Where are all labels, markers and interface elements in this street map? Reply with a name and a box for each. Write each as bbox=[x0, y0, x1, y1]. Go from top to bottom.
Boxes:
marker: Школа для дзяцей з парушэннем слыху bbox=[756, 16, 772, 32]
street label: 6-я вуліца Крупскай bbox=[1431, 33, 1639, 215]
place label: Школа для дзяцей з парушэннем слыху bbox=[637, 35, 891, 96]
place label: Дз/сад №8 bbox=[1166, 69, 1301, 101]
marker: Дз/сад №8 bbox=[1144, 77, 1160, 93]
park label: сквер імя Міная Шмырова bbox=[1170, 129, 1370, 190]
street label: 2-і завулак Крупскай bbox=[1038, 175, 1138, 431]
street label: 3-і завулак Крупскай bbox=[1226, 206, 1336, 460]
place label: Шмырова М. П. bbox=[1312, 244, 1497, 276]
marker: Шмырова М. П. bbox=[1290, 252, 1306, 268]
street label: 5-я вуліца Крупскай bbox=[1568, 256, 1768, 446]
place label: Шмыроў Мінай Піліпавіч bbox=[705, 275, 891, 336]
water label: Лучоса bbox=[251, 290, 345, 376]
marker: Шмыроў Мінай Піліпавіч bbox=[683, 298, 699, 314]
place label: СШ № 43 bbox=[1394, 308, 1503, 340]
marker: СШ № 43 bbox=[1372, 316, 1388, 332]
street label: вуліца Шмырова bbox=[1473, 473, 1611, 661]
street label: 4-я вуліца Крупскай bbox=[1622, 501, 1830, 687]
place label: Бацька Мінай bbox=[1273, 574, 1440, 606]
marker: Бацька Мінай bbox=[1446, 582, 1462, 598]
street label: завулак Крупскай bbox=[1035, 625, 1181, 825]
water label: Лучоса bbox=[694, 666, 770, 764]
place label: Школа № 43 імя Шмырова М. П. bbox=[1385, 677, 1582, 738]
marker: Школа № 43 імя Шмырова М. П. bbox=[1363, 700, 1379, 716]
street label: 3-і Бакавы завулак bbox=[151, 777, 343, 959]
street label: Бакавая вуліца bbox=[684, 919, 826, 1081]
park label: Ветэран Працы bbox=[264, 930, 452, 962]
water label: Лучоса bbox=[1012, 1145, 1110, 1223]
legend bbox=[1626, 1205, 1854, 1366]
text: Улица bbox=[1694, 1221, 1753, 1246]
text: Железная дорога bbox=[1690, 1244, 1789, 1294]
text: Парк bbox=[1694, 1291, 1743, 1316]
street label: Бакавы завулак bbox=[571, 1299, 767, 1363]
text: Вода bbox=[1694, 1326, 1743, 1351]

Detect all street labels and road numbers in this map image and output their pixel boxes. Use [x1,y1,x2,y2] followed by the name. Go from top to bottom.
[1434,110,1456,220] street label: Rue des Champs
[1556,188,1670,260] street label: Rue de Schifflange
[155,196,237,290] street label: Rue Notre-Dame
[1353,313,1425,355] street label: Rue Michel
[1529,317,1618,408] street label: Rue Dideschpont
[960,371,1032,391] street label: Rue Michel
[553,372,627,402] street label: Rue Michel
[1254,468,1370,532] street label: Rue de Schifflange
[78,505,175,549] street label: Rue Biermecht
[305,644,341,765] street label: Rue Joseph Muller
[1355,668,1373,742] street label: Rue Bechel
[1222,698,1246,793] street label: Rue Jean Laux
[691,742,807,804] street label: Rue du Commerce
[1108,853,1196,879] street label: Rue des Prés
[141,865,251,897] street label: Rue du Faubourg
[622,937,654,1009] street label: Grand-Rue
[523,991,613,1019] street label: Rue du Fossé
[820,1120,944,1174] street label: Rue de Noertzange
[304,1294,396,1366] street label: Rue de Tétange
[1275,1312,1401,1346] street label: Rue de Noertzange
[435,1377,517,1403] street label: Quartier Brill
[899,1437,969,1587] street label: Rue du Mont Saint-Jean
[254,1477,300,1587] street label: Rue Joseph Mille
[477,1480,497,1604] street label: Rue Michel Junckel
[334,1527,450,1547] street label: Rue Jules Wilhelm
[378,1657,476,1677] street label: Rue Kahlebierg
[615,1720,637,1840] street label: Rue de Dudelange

--------------------

WORK TO BE COMPLETED
Return each full line of the entries that contains the word "Michel".

TASK RESPONSE
[1353,313,1425,355] street label: Rue Michel
[960,371,1032,391] street label: Rue Michel
[553,372,627,402] street label: Rue Michel
[477,1480,497,1604] street label: Rue Michel Junckel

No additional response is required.